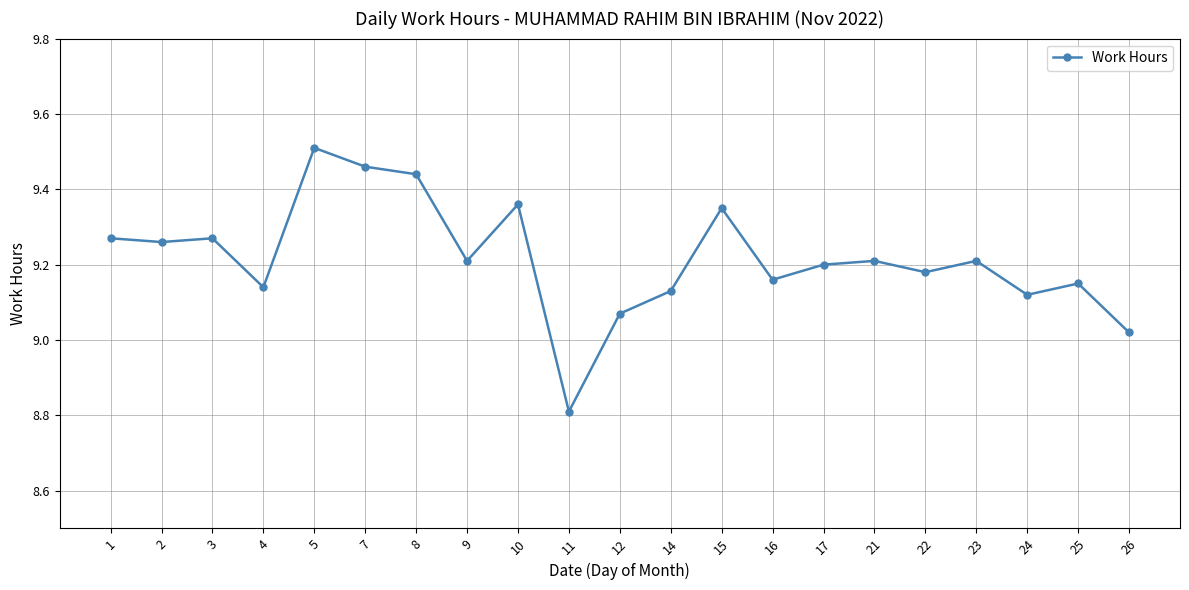

What is the change in value from 8 to 12?

-0.4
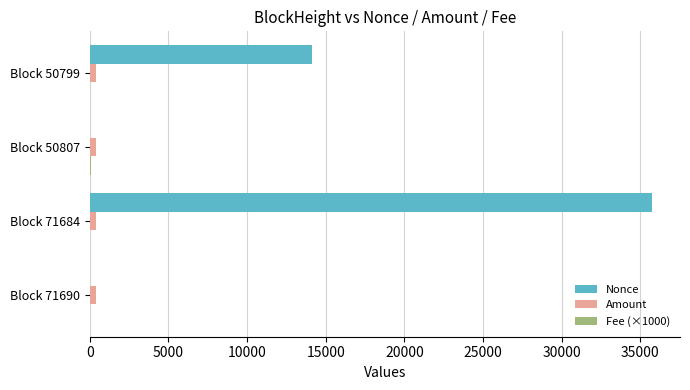

Between Block 71684 and Block 50807, which series saw the biggest shift?

Nonce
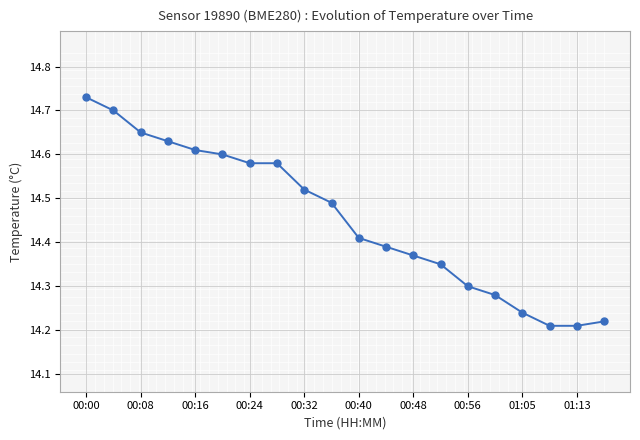

What is the sum of all values?

289.1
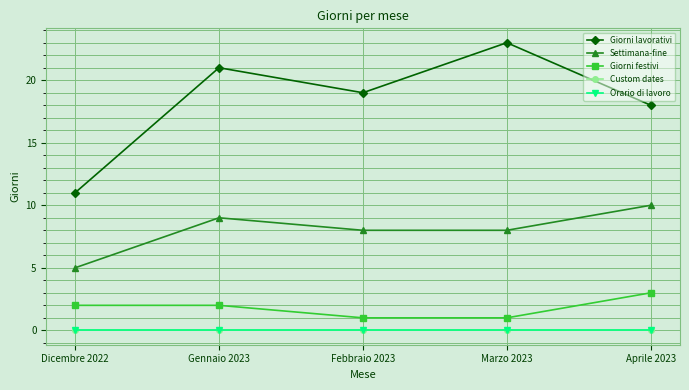

What is the average value of the Giorni festivi series?

2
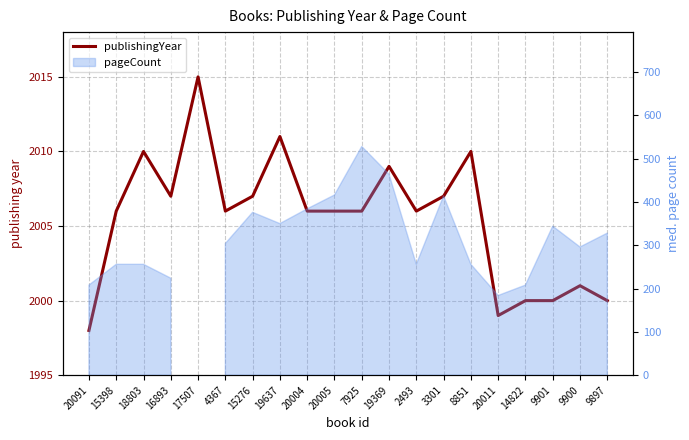

What is the difference between the second highest and minimum values?

13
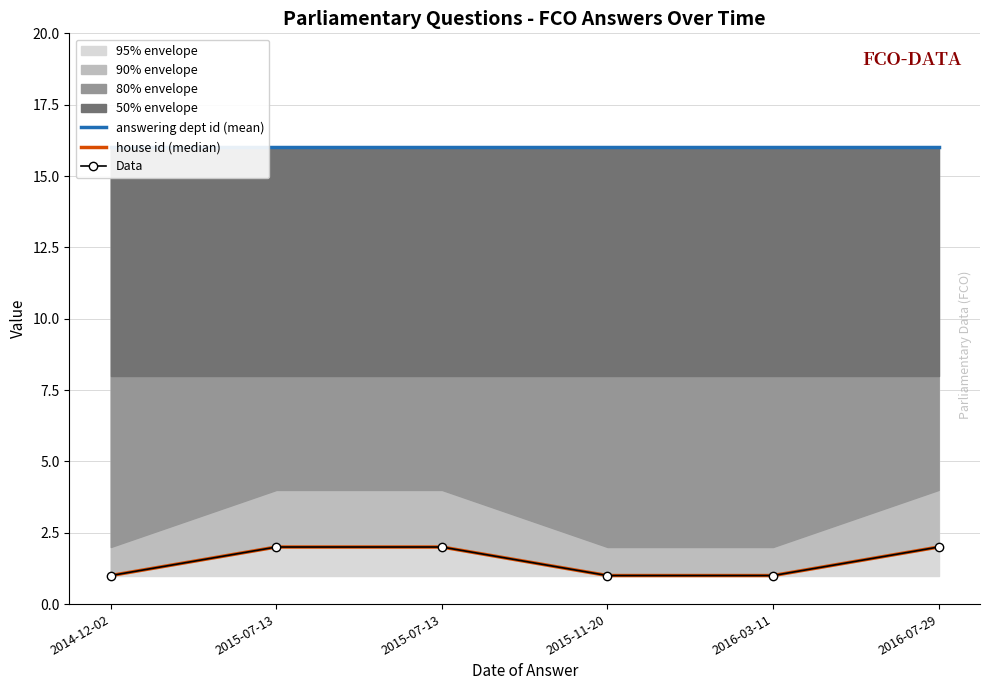

What is the sum of the answering dept id (mean) values at 2014-12-02 and 2015-11-20?

32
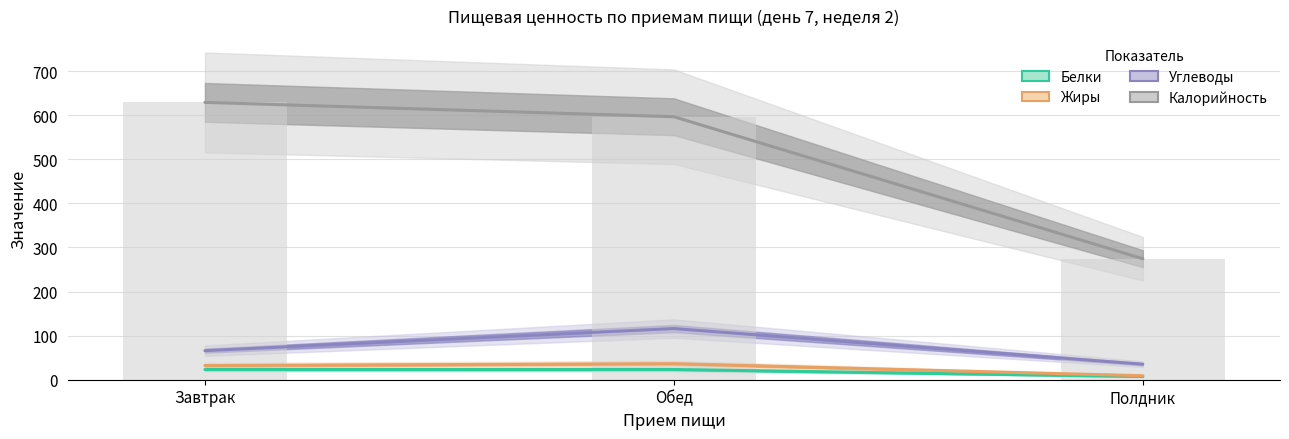

Is it true that Углеводы equals 65.9 at Завтрак?

True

▸ Task:
Copy out every row above without the pictures, swapping in "total" for "sum" and leaving everything else unchanged.

▸ Response:
What is the change in value from 8 to 12?

-0.4

Between Block 71684 and Block 50807, which series saw the biggest shift?

Nonce

What is the total of all values?

289.1

What is the average value of the Giorni festivi series?

2

What is the difference between the second highest and minimum values?

13

What is the total of the answering dept id (mean) values at 2014-12-02 and 2015-11-20?

32

Is it true that Углеводы equals 65.9 at Завтрак?

True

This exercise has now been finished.